Request 1
Copy the records below word for word, from their start up to and including the line containing "Question: From a real-world perspective, does", and leave the pictures out.

Excerpt
______

Momentum space wave equation of free particle: constant factors

Question

I'm trying to solve problem 3.12 in D.J. Griffiths's "Introduction to Quantum Mechanics 3rd ed."; it is as follows:

Find [the momentum space wave equation] $\Phi(p,t)$ for the free particle in terms of $\phi(k)$.

$\phi(k)$ is defined in the free particle's 1D position space wave equation

$$\Psi(x,t) = \frac{1}{\sqrt{2\pi}}\int^{+\infty}_{-\infty}\phi(k)e^{ikx}e^{-i\frac{\hbar k^2}{2m}t}dk$$

as $$\phi(k) = \frac{1}{\sqrt{2\pi}}\int^{+\infty}_{-\infty}\Psi(x,0)e^{-ikx}dx$$

That is, if we use the definition of the Fourier transform where $\frac{1}{\sqrt{2\pi}}e^{\mp ikx}$ is used in the integrands for the Fourier and inverse Fourier transforms respectively (I was always taught $e^{\mp 2\pi isx}$, but I'll roll with Griffiths's scaling), then $\phi(k)$ is really just the Fourier transform for the initial state of the wave equation in position space.

______

Request 2
Write out the whole free-particle momentum-space question above word for word.

Data section
______

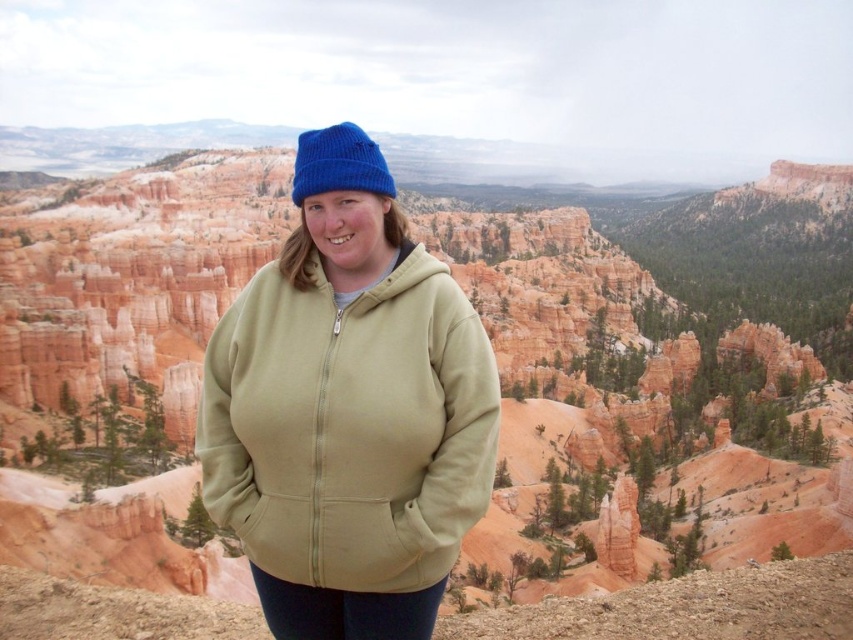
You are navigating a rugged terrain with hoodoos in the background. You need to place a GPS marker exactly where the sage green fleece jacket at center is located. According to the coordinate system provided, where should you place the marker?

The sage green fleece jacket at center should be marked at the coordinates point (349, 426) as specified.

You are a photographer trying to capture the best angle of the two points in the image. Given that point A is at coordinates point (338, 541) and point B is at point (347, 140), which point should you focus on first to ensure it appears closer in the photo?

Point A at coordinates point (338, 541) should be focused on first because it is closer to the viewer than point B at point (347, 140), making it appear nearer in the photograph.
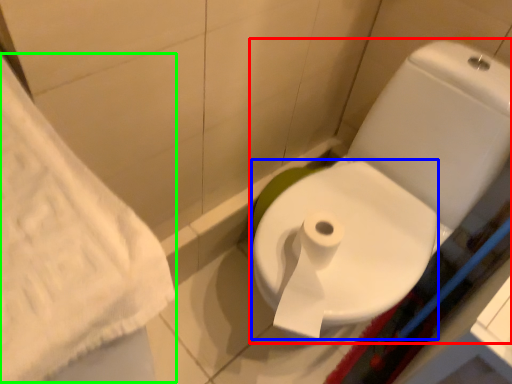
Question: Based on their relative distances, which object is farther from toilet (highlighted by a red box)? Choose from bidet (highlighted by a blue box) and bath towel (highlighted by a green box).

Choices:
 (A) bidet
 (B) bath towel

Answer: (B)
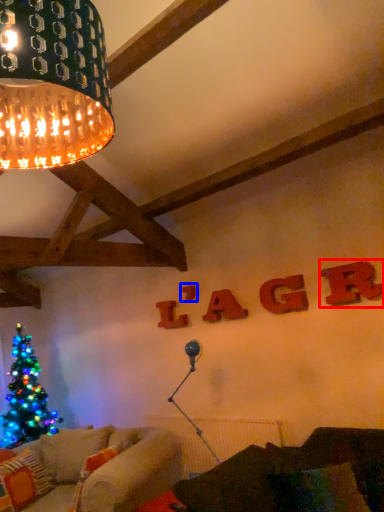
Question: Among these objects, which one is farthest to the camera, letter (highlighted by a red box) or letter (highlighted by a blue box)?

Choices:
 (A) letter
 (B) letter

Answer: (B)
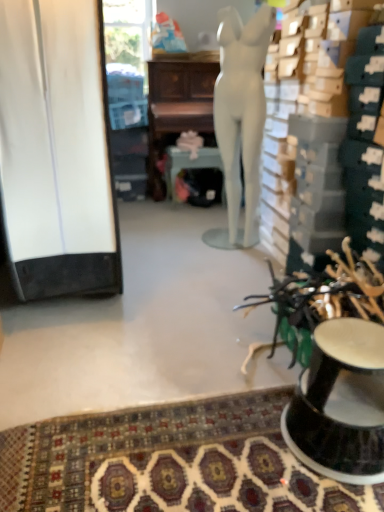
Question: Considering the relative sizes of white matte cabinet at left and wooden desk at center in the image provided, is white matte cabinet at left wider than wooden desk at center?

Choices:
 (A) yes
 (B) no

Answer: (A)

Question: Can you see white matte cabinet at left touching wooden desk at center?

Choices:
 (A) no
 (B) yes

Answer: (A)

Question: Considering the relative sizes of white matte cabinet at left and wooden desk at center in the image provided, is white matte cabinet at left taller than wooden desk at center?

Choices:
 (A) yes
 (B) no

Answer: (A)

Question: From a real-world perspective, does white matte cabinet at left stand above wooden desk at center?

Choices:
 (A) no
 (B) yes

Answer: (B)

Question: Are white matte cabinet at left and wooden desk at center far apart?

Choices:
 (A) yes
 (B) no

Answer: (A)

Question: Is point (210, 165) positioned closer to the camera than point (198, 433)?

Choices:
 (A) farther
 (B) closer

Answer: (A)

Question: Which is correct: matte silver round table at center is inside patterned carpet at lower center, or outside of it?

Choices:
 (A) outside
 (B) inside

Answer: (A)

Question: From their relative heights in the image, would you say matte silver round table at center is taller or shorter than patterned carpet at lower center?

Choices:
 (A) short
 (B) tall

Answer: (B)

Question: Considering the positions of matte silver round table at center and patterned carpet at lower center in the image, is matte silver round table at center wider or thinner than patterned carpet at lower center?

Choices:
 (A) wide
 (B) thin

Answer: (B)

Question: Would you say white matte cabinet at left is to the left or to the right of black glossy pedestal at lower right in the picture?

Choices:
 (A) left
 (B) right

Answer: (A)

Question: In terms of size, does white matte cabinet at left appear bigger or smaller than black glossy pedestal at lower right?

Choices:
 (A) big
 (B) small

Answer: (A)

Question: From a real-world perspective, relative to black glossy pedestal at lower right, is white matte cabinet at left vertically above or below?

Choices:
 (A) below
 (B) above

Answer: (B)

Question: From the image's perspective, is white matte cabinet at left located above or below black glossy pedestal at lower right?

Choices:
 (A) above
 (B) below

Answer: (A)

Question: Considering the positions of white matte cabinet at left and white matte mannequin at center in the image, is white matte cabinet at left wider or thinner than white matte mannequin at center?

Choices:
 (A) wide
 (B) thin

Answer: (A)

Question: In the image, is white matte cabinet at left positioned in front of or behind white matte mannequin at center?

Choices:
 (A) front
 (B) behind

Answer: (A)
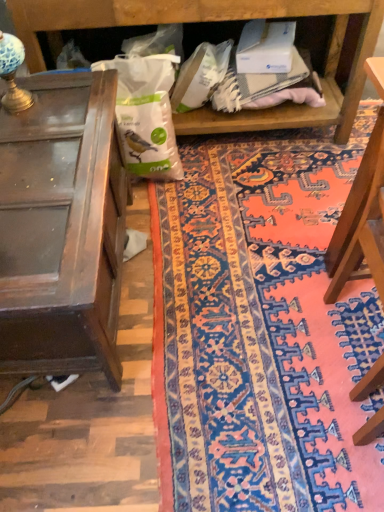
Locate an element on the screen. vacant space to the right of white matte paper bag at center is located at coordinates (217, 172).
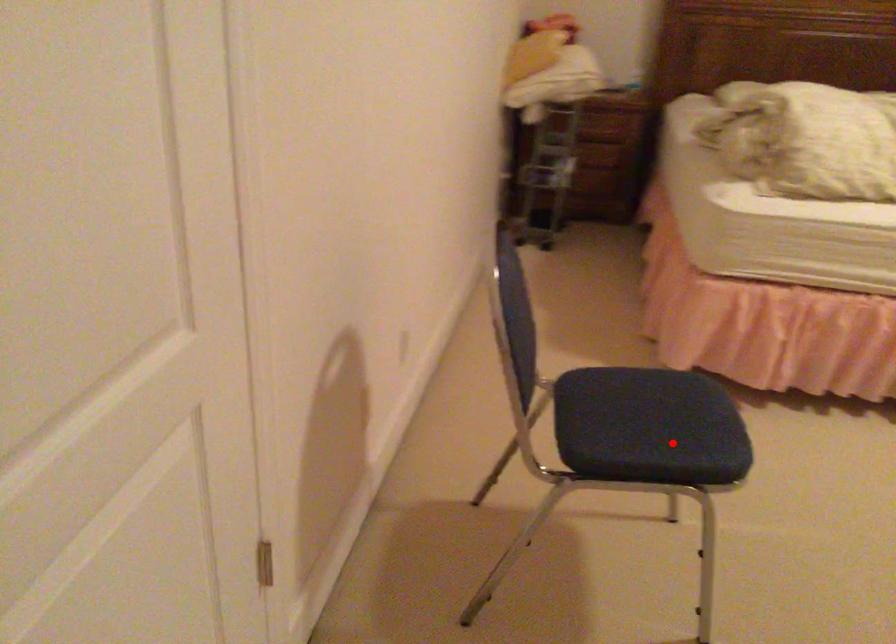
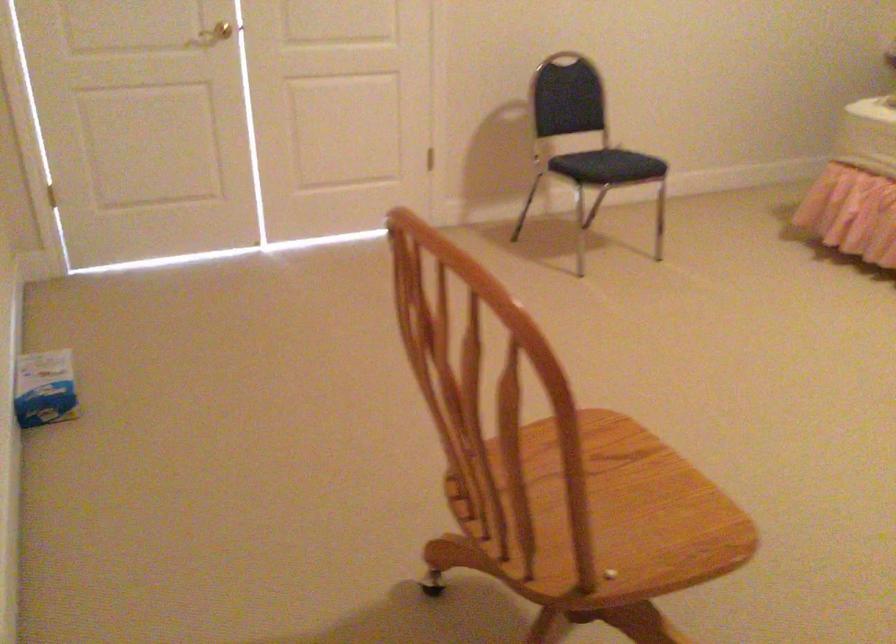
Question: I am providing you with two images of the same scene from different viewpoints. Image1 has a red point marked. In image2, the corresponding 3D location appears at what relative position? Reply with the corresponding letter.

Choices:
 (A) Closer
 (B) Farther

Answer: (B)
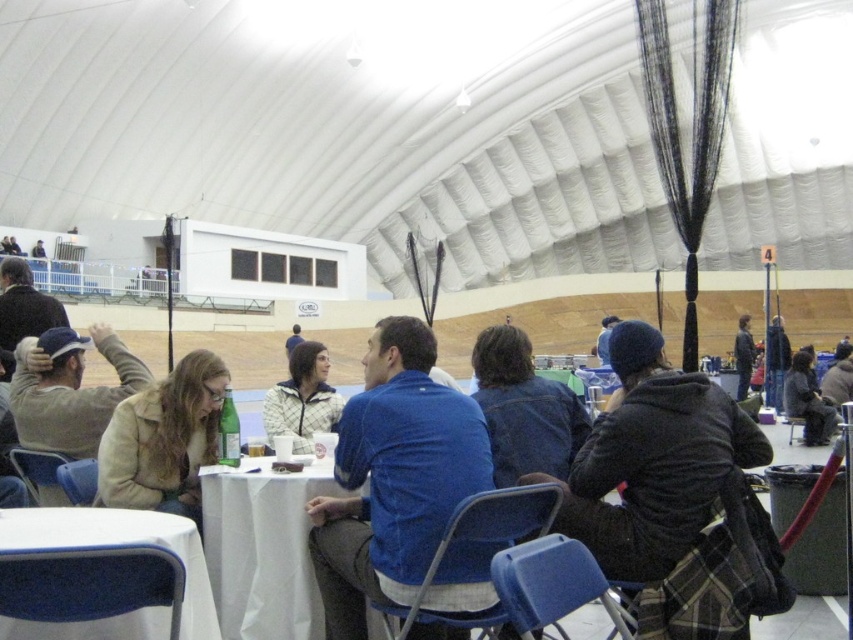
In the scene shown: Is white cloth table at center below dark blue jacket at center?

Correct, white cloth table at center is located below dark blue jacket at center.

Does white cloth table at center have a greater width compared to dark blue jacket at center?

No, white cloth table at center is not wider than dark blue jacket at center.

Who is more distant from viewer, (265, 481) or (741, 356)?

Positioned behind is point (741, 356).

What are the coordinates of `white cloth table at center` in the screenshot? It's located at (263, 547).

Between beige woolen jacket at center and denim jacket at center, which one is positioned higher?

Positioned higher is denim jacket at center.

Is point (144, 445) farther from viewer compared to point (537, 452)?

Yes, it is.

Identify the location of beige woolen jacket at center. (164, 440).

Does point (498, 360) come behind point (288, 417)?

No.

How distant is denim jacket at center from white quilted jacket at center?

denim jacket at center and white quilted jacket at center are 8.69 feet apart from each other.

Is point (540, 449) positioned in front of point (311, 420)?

______

Problem solution 1
You are navigating a rugged terrain with hoodoos in the background. You need to place a GPS marker exactly where the sage green fleece jacket at center is located. According to the coordinate system provided, where should you place the marker?

The sage green fleece jacket at center should be marked at the coordinates point (349, 426) as specified.

You are a photographer trying to capture the best angle of the two points in the image. Given that point A is at coordinates point (338, 541) and point B is at point (347, 140), which point should you focus on first to ensure it appears closer in the photo?

Point A at coordinates point (338, 541) should be focused on first because it is closer to the viewer than point B at point (347, 140), making it appear nearer in the photograph.
Question: Based on their relative distances, which object is farther from toilet (highlighted by a red box)? Choose from bidet (highlighted by a blue box) and bath towel (highlighted by a green box).

Choices:
 (A) bidet
 (B) bath towel

Answer: (B)
Question: Among these objects, which one is farthest to the camera, letter (highlighted by a red box) or letter (highlighted by a blue box)?

Choices:
 (A) letter
 (B) letter

Answer: (B)
Question: Considering the relative sizes of white matte cabinet at left and wooden desk at center in the image provided, is white matte cabinet at left wider than wooden desk at center?

Choices:
 (A) yes
 (B) no

Answer: (A)

Question: Can you see white matte cabinet at left touching wooden desk at center?

Choices:
 (A) no
 (B) yes

Answer: (A)

Question: Considering the relative sizes of white matte cabinet at left and wooden desk at center in the image provided, is white matte cabinet at left taller than wooden desk at center?

Choices:
 (A) yes
 (B) no

Answer: (A)

Question: From a real-world perspective, does white matte cabinet at left stand above wooden desk at center?

Problem solution 2
Momentum space wave equation of free particle: constant factors

Question

I'm trying to solve problem 3.12 in D.J. Griffiths's "Introduction to Quantum Mechanics 3rd ed."; it is as follows:

Find [the momentum space wave equation] $\Phi(p,t)$ for the free particle in terms of $\phi(k)$.

$\phi(k)$ is defined in the free particle's 1D position space wave equation

$$\Psi(x,t) = \frac{1}{\sqrt{2\pi}}\int^{+\infty}_{-\infty}\phi(k)e^{ikx}e^{-i\frac{\hbar k^2}{2m}t}dk$$

as $$\phi(k) = \frac{1}{\sqrt{2\pi}}\int^{+\infty}_{-\infty}\Psi(x,0)e^{-ikx}dx$$

That is, if we use the definition of the Fourier transform where $\frac{1}{\sqrt{2\pi}}e^{\mp ikx}$ is used in the integrands for the Fourier and inverse Fourier transforms respectively (I was always taught $e^{\mp 2\pi isx}$, but I'll roll with Griffiths's scaling), then $\phi(k)$ is really just the Fourier transform for the initial state of the wave equation in position space.